Source: Professional Development in Education, Vol. 36, Nos. 1–2, March–June 2010, p. 45–60. (Reviewed by the Portal Team)

In the authors’ view, there are four partners in the teacher education profession: the student-teachers, the body of knowledge, the teacher education institutions and the teacher educators. In this partnership, every partner plays an essential role in building the profession. This study focuses on the fourth partner in the process of educating new teachers: the teacher educator.

The main argument posits that since the teacher educator plays a key role in the foundation of the teacher education profession, he/she must be an expert in the field.

The research framework

In this article, the authors describe an empirical research project based on a unique model for the professional development of teacher educators. The model is a one-year programme for novice teacher educators. The programme was held at The MOFET Institute one day a week (112 hours) during the participants’ first year or second year as teacher educators.
The participants were 11 novice teacher educators who completed the feedback questionnaire in its entirety.

There were two research questions:
What characterised the graduates’ feedback?
Which elements of the programme contributed the most to their professional development as teacher educators?


In this study, the author revealed several key points that may enhance the discussion regarding the ways to become a professional in the field of teaching to teach. The findings highlight the contribution of a community of colleagues that operated while its members were working as teacher educators who sought to become professionals.

Studying the advantages and outcomes of a unique model of learning while working contributes to the definition of the channels required for the teacher educator’s effective induction and skilled specialisation. The examination of the benefits and results revealed three main domains: building the professional self; being a member of a community of professionals; and improving the teacher educator’s professional practical skills. The fact that these three domains were shaped during the first year or second year on the job caused the participants to talk, think and function as professionals.

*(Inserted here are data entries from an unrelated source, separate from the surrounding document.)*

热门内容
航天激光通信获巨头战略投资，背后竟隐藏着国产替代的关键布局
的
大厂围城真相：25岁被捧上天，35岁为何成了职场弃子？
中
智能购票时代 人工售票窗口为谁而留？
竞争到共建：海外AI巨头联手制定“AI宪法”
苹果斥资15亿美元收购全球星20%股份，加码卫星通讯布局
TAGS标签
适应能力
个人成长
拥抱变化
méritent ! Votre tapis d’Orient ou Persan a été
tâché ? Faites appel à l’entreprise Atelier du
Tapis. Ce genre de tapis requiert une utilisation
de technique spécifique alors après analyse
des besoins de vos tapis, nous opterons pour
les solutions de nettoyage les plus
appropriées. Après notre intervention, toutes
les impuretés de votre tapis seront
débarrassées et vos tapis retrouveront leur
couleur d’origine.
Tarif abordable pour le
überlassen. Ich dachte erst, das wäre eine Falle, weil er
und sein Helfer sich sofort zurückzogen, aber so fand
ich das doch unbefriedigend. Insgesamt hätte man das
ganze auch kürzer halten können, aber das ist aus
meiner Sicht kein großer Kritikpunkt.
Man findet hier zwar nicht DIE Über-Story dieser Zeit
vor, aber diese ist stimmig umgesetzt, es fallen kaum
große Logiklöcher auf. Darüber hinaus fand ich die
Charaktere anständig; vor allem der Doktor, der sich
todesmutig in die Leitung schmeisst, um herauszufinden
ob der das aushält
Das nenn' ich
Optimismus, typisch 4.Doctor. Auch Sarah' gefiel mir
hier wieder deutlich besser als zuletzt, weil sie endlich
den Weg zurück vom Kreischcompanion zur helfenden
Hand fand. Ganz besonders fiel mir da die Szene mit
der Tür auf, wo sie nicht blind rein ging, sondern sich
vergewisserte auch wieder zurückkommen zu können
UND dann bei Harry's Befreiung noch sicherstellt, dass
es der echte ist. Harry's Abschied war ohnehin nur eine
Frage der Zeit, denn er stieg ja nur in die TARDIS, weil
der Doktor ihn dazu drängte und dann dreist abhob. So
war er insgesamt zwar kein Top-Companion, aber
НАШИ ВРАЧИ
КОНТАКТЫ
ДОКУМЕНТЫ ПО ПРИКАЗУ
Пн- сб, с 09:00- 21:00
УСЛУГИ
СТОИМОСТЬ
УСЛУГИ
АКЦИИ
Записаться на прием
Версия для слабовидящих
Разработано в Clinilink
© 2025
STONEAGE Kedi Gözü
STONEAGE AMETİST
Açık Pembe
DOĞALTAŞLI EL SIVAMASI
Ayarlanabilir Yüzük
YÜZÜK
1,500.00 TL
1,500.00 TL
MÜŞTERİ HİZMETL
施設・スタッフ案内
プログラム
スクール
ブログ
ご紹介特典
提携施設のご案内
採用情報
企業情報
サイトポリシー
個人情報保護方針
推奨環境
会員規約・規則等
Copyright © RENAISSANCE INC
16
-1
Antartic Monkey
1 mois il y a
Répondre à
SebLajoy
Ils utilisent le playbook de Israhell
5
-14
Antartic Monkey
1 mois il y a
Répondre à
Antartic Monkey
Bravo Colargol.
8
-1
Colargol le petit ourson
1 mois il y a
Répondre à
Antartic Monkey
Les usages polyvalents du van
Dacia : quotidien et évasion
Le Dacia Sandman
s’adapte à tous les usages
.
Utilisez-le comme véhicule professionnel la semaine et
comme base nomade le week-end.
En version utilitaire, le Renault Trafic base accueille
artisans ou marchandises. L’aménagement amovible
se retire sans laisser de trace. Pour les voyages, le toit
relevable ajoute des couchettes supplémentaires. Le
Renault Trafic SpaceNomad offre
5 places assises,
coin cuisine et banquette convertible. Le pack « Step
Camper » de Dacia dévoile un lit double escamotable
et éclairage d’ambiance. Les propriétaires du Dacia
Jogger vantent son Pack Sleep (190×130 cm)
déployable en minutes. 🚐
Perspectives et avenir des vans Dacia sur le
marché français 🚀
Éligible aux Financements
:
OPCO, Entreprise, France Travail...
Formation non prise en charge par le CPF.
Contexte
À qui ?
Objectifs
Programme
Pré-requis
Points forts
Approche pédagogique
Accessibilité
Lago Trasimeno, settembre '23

Furthermore, the participants considered the programme to be a significant process in their onthe-job training. Learning while working afforded them opportunities to integrate outcomes from work into the programme, and vice versa.

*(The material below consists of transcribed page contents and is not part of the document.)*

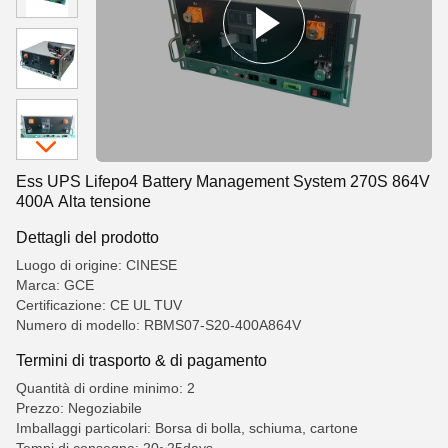
Ess UPS Lifepo4 Battery Management System 270S 864V
400A Alta tensione
Dettagli del prodotto
Luogo di origine: CINESE
Marca: GCE
Certificazione: CE UL TUV
Numero di modello: RBMS07-S20-400A864V
Termini di trasporto & di pagamento
Quantità di ordine minimo: 2
Prezzo: Negoziabile
Imballaggi particolari: Borsa di bolla, schiuma, cartone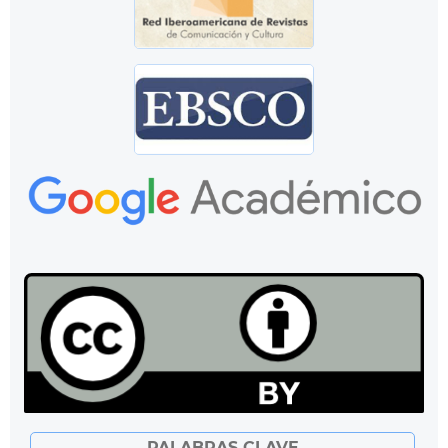
PALABRAS CLAVE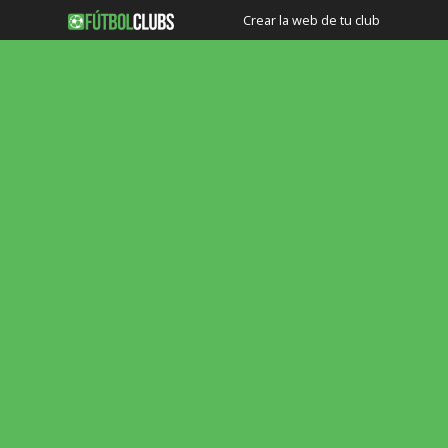
Crear la web de tu club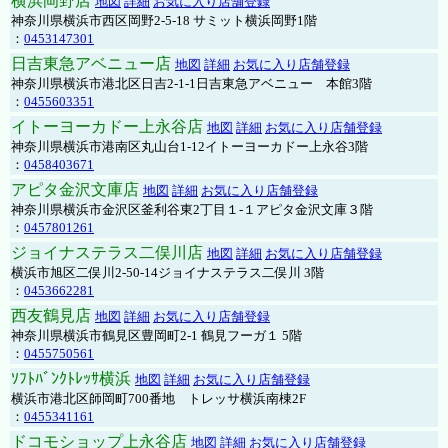
横浜岡野店
地図
詳細
お気に入り店舗登録
神奈川県横浜市西区岡野2-5-18 サミット横浜岡野1階
：
0453147301
日吉東急アベニュー店
地図
詳細
お気に入り店舗登録
神奈川県横浜市港北区日吉2-1-1日吉東急アベニュー 本館3階
：
0455603351
イトーヨーカドー上永谷店
地図
詳細
お気に入り店舗登録
神奈川県横浜市港南区丸山台1-12イトーヨーカドー上永谷3階
：
0458403671
アピタ金沢文庫店
地図
詳細
お気に入り店舗登録
神奈川県横浜市金沢区釜利谷東2丁目１-１アピタ金沢文庫３階
：
0457801261
ジョイナステラス二俣川店
地図
詳細
お気に入り店舗登録
横浜市旭区二俣川2-50-14ジョイナステラス二俣川 3階
：
0453662281
西友鶴見店
地図
詳細
お気に入り店舗登録
神奈川県横浜市鶴見区豊岡町2-1 鶴見フーガ１ 5階
：
0455750561
ｿﾌﾄﾊﾞﾝｸﾄﾚｯｻ横浜
地図
詳細
お気に入り店舗登録
横浜市港北区師岡町700番地 トレッサ横浜南棟2F
：
0455341161
ドコモショップ上永谷店
地図
詳細
お気に入り店舗登録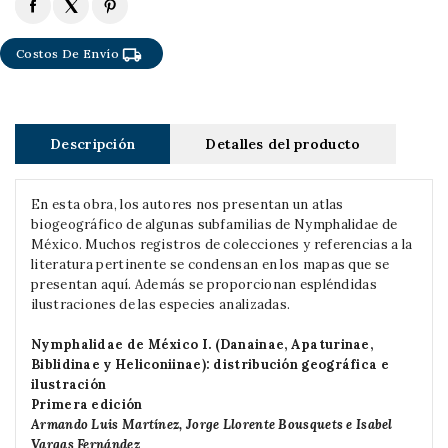
local_shipping
Costos De Envío
Descripción
Detalles del producto
En esta obra, los autores nos presentan un atlas
biogeográfico de algunas subfamilias de Nymphalidae de
México. Muchos registros de colecciones y referencias a la
literatura pertinente se condensan en los mapas que se
presentan aquí. Además se proporcionan espléndidas
ilustraciones de las especies analizadas.
Nymphalidae de México I. (Danainae, Apaturinae,
Biblidinae y Heliconiinae): distribución geográfica e
ilustración
Primera edición
Armando Luis Martínez, Jorge Llorente Bousquets e Isabel
Vargas Fernández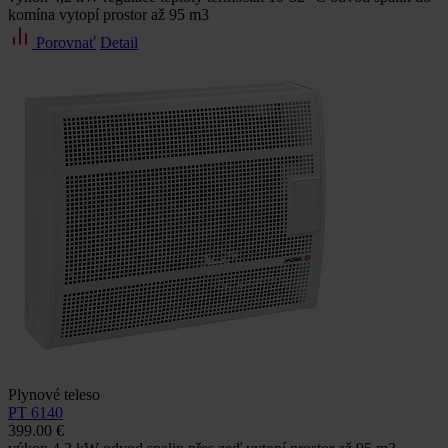
komína vytopí prostor až 95 m3
Porovnať
Detail
Plynové teleso
PT 6140
399.00 €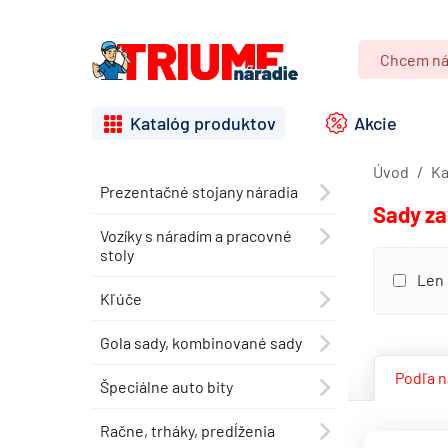
Katalóg produktov
Akcie
Úvod
Ka
Prezentačné stojany náradia
⯇
Sady za
Vozíky s náradím a pracovné
⯇
stoly
Len 
Kľúče
⯇
Gola sady, kombinované sady
⯇
Podľa 
Špeciálne auto bity
⯇
Račne, trháky, predĺženia
⯇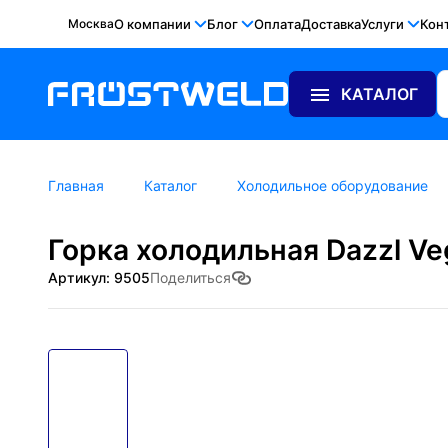
Москва
О компании
Блог
Оплата
Доставка
Услуги
Кон
КАТАЛОГ
Главная
Каталог
Холодильное оборудование
Горка холодильная Dazzl Ve
Артикул: 9505
Поделиться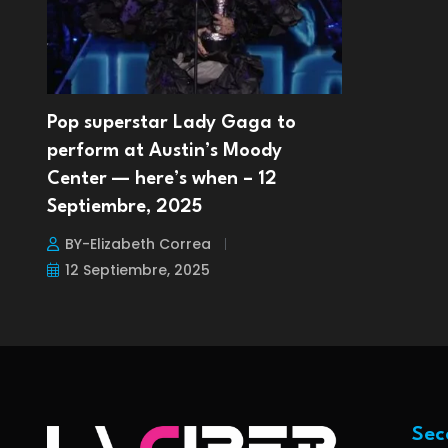
Pop superstar Lady Gaga to
perform at Austin’s Moody
Center — here’s when – 12
Septiembre, 2025
BY-Elizabeth Correa
12 Septiembre, 2025
Sec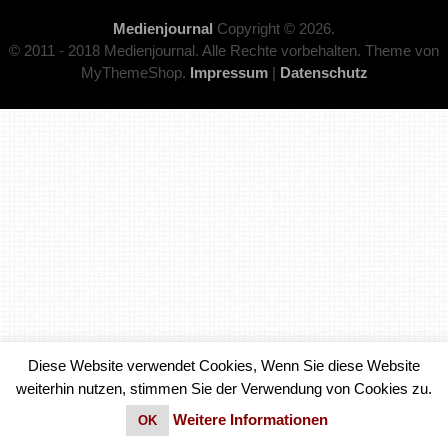
Medienjournal
Copyright © 2026.
© 2011 - 2018 Medienjournal. Alle Rechte vorbehalten. Theme von
MyThemeShop.
Impressum
|
Datenschutz
Diese Website verwendet Cookies, Wenn Sie diese Website
weiterhin nutzen, stimmen Sie der Verwendung von Cookies zu.
Weitere Informationen
OK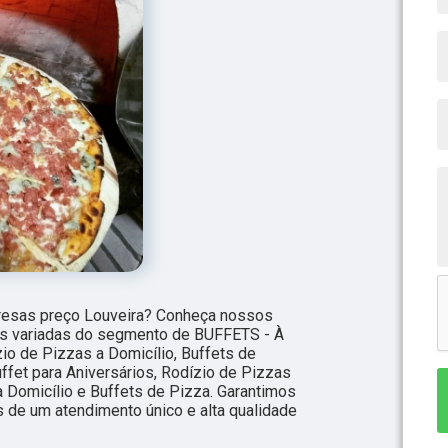
resas preço Louveira? Conheça nossos
es variadas do segmento de BUFFETS - À
o de Pizzas a Domicílio, Buffets de
ffet para Aniversários, Rodízio de Pizzas
a Domicílio e Buffets de Pizza. Garantimos
s de um atendimento único e alta qualidade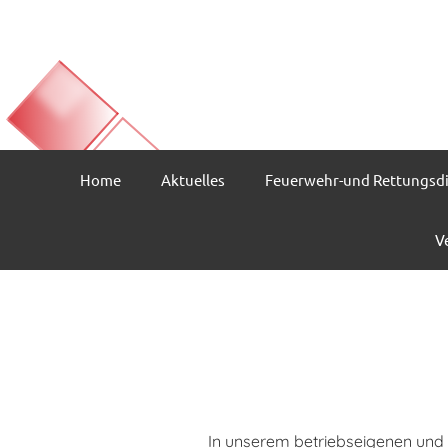
Home
Aktuelles
Feuerwehr-und Rettungsd
V
In unserem betriebseigenen und k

The data that were collected reflected several important components of the training programme that it is imperative to maintain: the collegial support group; a professional coach who guides the participants throughout the year; and the opportunity to work with colleagues towards developing and grounding the profession.

The findings are corroborated when Association of Teacher Educators standards (2009)—which are regarded as milestones along the path to professionalism—are applied to them. Unique induction by means of learning with colleagues and guidance by expert teacher educators can be an applicable model for professional development in teacher education.